Your instructions –
Using the string "thumb" as the key, pull each matching line out of the records below.

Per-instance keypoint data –
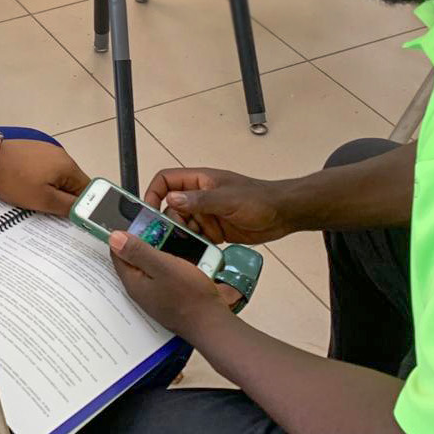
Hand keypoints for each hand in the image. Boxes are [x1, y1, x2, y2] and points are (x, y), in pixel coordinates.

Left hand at [0, 139, 89, 215]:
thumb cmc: (16, 180)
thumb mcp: (43, 200)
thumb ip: (68, 206)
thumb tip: (85, 210)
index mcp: (68, 166)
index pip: (87, 188)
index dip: (82, 204)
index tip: (71, 215)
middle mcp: (61, 154)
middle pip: (72, 181)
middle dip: (65, 196)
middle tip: (50, 208)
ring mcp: (47, 149)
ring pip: (58, 174)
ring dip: (52, 187)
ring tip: (37, 196)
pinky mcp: (34, 148)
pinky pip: (46, 167)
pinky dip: (42, 177)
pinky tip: (28, 184)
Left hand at [109, 232, 237, 338]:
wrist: (211, 323)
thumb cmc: (189, 295)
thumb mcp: (163, 266)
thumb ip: (138, 251)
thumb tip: (113, 237)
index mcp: (133, 281)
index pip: (117, 253)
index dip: (124, 234)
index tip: (138, 219)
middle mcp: (139, 289)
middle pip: (133, 258)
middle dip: (143, 240)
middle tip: (158, 225)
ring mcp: (154, 294)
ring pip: (149, 265)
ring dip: (157, 250)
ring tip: (171, 236)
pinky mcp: (168, 296)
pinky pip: (162, 274)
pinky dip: (167, 261)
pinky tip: (179, 254)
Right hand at [145, 168, 289, 244]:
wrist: (283, 214)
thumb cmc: (259, 200)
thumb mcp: (227, 199)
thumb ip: (199, 200)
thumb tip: (171, 199)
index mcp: (200, 180)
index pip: (166, 180)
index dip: (153, 193)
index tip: (149, 212)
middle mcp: (199, 196)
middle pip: (170, 207)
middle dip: (168, 222)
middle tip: (170, 237)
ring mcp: (206, 214)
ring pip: (182, 225)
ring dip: (182, 236)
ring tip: (186, 247)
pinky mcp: (214, 230)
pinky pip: (195, 238)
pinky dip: (194, 245)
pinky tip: (197, 253)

Completed task –
thumb cmc: (16, 180)
thumb mcp: (43, 200)
thumb ip: (68, 206)
thumb tip: (85, 210)
thumb cmc: (189, 295)
thumb mcp: (163, 266)
thumb ip: (138, 251)
thumb tip: (113, 237)
thumb cmc: (259, 200)
thumb mcp: (227, 199)
thumb ip: (199, 200)
thumb tip: (171, 199)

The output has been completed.